• _Page excerpt_:
.....

November 16, 1986|TOM GORMAN | Times Staff Writer

JULIAN — Jayne Zoeller strikes people as the kind of person who likes cats, especially ones with green eyes that match hers.

That explains the three little kittens prowling around outside her small, A-frame cabin amid the pine cones and acorns of the Cuyamaca Mountains a few miles south of here.

But it doesn't really explain the black leopard or the cougar that lounge in her front yard--albeit behind reinforced chain-link fence. And it doesn't explain the three ocelots, the two other cougars, the bobcat and the margay that Zoeller, 32, has cared for over the years. Nor does it explain the three timber wolves that pace back and forth, in their own enclosure alongside the driveway, serving as watchdogs of sorts over her 2 1/2-acre spread.

But then, this is a woman who has a different perspective on the size of a pet. As a 17-year-old, growing up on New York's Long Island, she asked her parents if she could keep an ocelot in her bedroom, after enviously eyeing a friend's pet.

"There was no room in my bedroom for a horse," she said half-facetiously. Her parents gave it some thought and decided, why not? The ocelot moved in but, when it grew to 40 pounds, it was sent outdoors to live.

Zoeller still feels drawn to large cats. She doesn't call them "pets" because she knows better; they're too big and strong to play with or cuddle and aren't domesticated. She doesn't go into cages without someone else present, and then only for good reason, like to clean up. She respects the big cats for what they are, even if their purr is as loud as they are big.

She has the necessary permits from the state Department of Fish and Game to keep the animals, and she is submitting grant requests to become publicly funded as a wildlife refuge center for unwanted exotic animals, like those in her menagerie that cannot fend for themselves in the wild.

She needs the financial assistance to care for the animals because the cost of feeding them chicken and beef runs upwards of $200 a month, and she already has spent $8,000 on specially fenced enclosures. Occasional jobs as a waitress in Julian don't pay enough to care for the animals.

Rather than caring for more animals, why not just stop caring for these, and cut bait altogether as an animal orphanage? Because, she said, existing animal refuge centers are bulging at the seams with unwanted animals and if she abandoned these, they probably would be put to sleep for want of a new home.

.....

• _Dataset entries_:

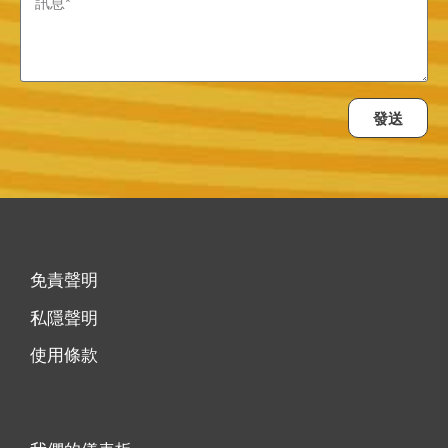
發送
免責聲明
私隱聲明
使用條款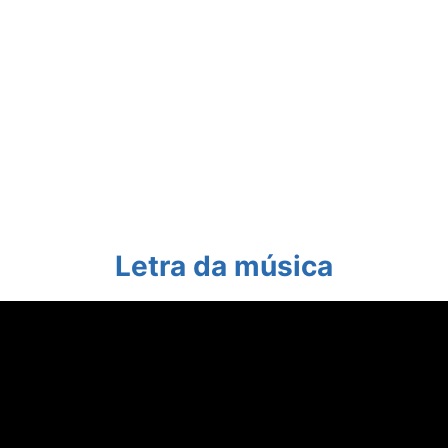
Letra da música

.....

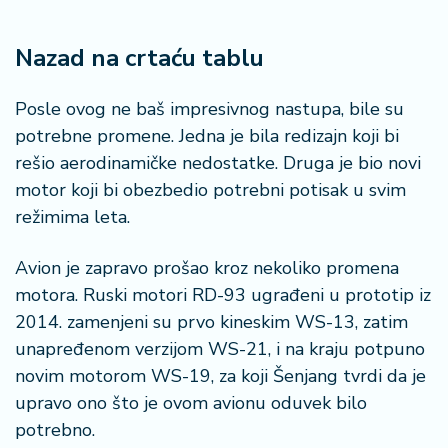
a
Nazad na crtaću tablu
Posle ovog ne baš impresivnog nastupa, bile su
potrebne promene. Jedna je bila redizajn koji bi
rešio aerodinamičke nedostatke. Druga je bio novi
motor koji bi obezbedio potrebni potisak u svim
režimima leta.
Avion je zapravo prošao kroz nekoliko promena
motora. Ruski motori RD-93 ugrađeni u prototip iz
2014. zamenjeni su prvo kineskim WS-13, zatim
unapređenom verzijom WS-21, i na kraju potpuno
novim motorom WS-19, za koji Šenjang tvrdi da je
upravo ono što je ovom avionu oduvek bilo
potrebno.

.....

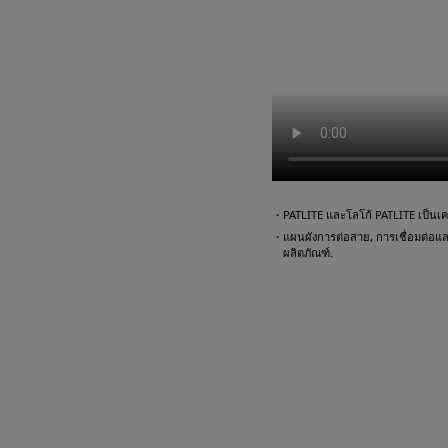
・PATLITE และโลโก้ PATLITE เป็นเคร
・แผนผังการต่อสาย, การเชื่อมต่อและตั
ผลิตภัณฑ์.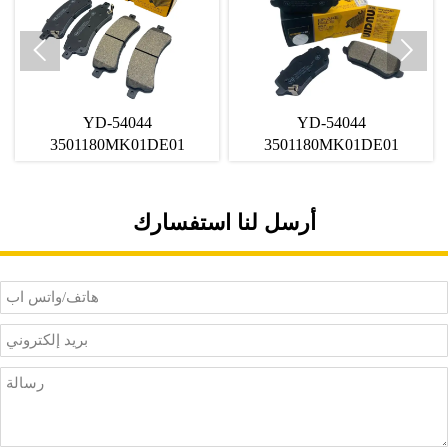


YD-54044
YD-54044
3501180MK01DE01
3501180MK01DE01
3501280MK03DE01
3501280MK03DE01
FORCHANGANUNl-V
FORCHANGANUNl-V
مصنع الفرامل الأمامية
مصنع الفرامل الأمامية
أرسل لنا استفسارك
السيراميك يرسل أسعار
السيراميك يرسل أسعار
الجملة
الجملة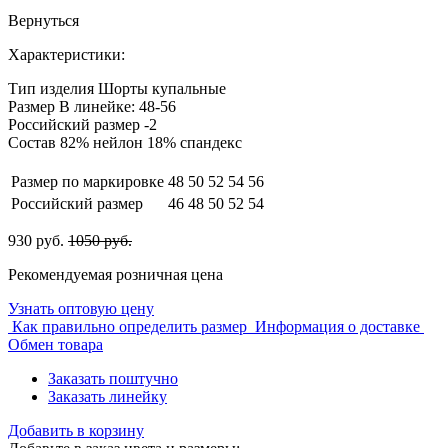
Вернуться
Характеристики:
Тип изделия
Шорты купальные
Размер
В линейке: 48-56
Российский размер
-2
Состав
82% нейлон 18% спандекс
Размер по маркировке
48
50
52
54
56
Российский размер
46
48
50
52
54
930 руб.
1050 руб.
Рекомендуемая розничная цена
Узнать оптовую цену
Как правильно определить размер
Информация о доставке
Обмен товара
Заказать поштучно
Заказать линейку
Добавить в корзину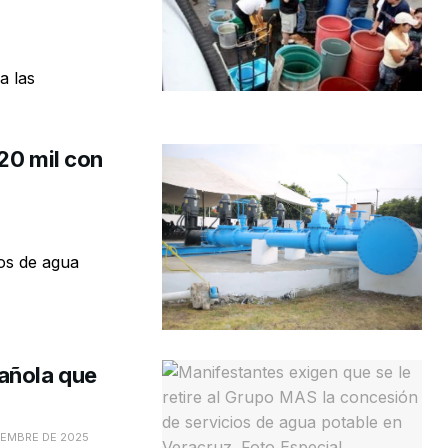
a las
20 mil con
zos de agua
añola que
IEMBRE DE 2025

.....

• _Required actions_:
- a) Answer these questions from the article on Jayne Zoeller's animals:
(i) How old was Zoeller when she asked her parents if she could keep an ocelot in her bedroom?
(ii) How much has she already spent on specially fenced enclosures?
(iii) Which animals act as watchdogs of sorts over her 2 1/2-acre spread?
- b) Write the next part of the article on Jayne Zoeller's animals, continuing from its final sentence.

• _Task-by-task outputs_:
- a)
(i) 17
(ii) $8,000
(iii) Three timber wolves

- b)
"Now that I've got the animals, it's hard to walk away from them," she said. "What am I going to do, tell Juna (the black leopard) to take a hike? So if I'm going to take care of them, I might as well care for some more.

"I feel like I'm in the Twilight Zone. Now that I'm here, how do I get out?"

Most of the animals Zoeller has looked after during the eight years she has lived here belonged to a friend from Riverside who died of cancer. The animals faced death until Zoeller stepped forward, permit in hand, to care for them.

She acquired the leopard from a Los Angeles woman who ordered it as a supposed pet from an exotic animal broker but then, upon receiving the animal and coming to grips with its size and nature, had second thoughts.

Zoeller's cougar, named Charlie, came from a Campo woman who also acquired it privately as a pet but then moved away and didn't know what to do with the animal. She knew Zoeller, and gave her a call.

Zoeller said her parents aren't all that distressed by her somewhat rugged mountain life style and her continuing love for big cats, "but mom's always asking me, 'You don't think you're going to find a husband up there, do you?' "

It doesn't matter for now, she said.

She admits it's lonely, two miles off the highway and without many nearby neighbors to socialize with regularly, but she says she has gotten used to it. "After an hour or so of being around people, I start getting cranky," she laughed. People make her nervous; the animals are her therapy.

"I write a lot of letters. When I write them in my cabin, the letters get depressing. But when I come down next to Charlie and sit down to write, the letters sound a lot happier."